A new assessment makes the worldwide reduction in groundwater crystal clear. The analysis, published in Nature this month, examined groundwater stores and use in relation to rates of renewal and found the “groundwater footprint” (defined by the authors as “the area required to sustain groundwater use and groundwater-dependent ecosystem services”) was about 3.5 times larger than the actual area of the world’s aquifers.

“That said,” the authors write in their abstract, “80 percent of aquifers have a groundwater footprint that is less than their area, meaning that the net global value is driven by a few heavily overexploited aquifers.”

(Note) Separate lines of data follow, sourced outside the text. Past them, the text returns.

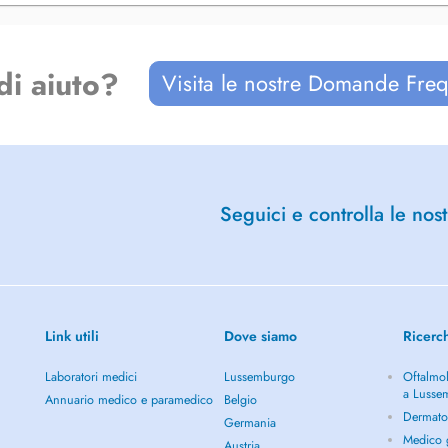
di aiuto?
Visita le nostre Domande Freq
Seguici e controlla le nost
Link utili
Dove siamo
Ricerc
Laboratori medici
Lussemburgo
Oftalmol
a Lusse
Annuario medico e paramedico
Belgio
Dermato
Germania
Medico g
Austria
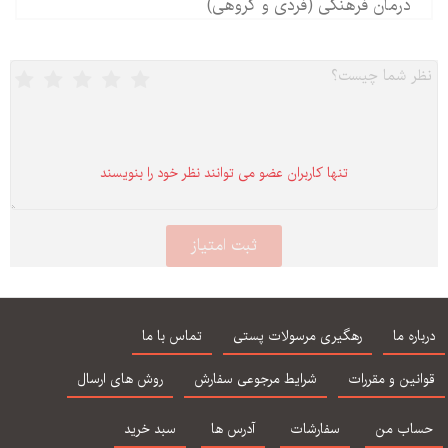
درمان فرهنگی (فردی و گروهی)
تنها كاربران عضو می توانند نظر خود را بنویسند
درباره ما
رهگیری مرسولات پستی
تماس با ما
قوانین و مقررات
شرایط مرجوعی سفارش
روش های ارسال
حساب من
سفارشات
آدرس ها
سبد خرید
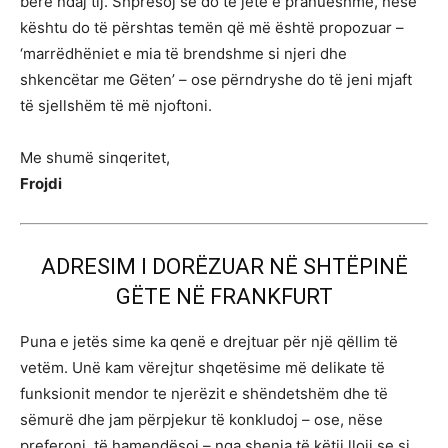
bërë ndaj tij. Shpresoj se do të jetë e pranueshme, nëse
kështu do të përshtas temën që më është propozuar –
‘marrëdhëniet e mia të brendshme si njeri dhe
shkencëtar me Gëten’ – ose përndryshe do të jeni mjaft
të sjellshëm të më njoftoni.
Me shumë sinqeritet,
Frojdi
ADRESIM I DORËZUAR NË SHTËPINË
GËTE NË FRANKFURT
Puna e jetës sime ka qenë e drejtuar për një qëllim të
vetëm. Unë kam vërejtur shqetësime më delikate të
funksionit mendor te njerëzit e shëndetshëm dhe të
sëmurë dhe jam përpjekur të konkludoj – ose, nëse
preferoni, të hamendësoj – nga shenja të këtij lloji se si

Among those threatened aquifers is the Ogallala, which spreads about 174,000 square miles from Texas to the Dakotas. The aquifer is the source for 30 percent of the country’s irrigation groundwater and also provides drinking water for 82 percent of the more than 2.3 million people that live in its boundaries, according to a U.S. Geological Survey fact sheet.

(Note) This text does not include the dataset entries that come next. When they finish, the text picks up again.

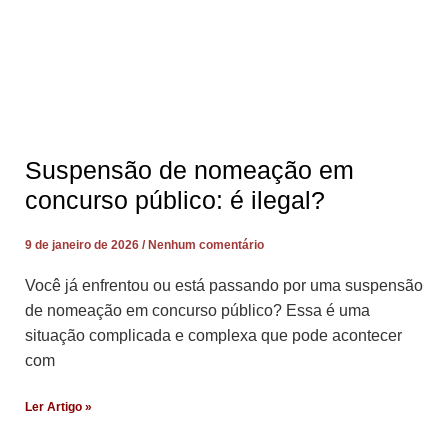
Suspensão de nomeação em
concurso público: é ilegal?
9 de janeiro de 2026
Nenhum comentário
Você já enfrentou ou está passando por uma suspensão
de nomeação em concurso público? Essa é uma
situação complicada e complexa que pode acontecer
com
Ler Artigo »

According to the recent assessment, the High Plains aquifer system (of which the Ogallala is a part) has a groundwater footprint of 5-10 times its actual size. Even in moister times, too much water is pumped from the aquifer—and these aren’t moist times. The lack of surface water is driving farmers to rely even more on the aquifer for irrigation, compounding the problem.

“The problem with drawing too much water from an aquifer, which has been stored in these geologic formations for thousands of years, is that it can’t easily be restored once pumped dry,” writes Scientific American editor David Biello. “That’s the crisis facing farmers who rely on the Ogallala Aquifer, which once contained enough water to cover the entire continental U.S. roughly half-a-meter deep. Once pumped dry, the Ogallala would take at least 6,000 years to refill.”

While the new science of groundwater footprint calculations may bring troubles brewing deep underground into the light, whether it will be compelling enough to change entrenched thinking about what we can't see with our own eyes is another question. A recent California Energy Commission legal analysis of barriers to water sector climate adaptation makes it clear just how far we have to go.

In California, groundwater use continues to depend on the legal categories of "surface water," "percolating groundwater," and "subterranean streams." The Commission report sparely explains the problem with this scheme by quoting Berkeley Law Professor Joseph Sax. “To put the matter as simply as possible, the above categories do not accord with scientific understanding of the occurrence and distribution of water on and in the earth."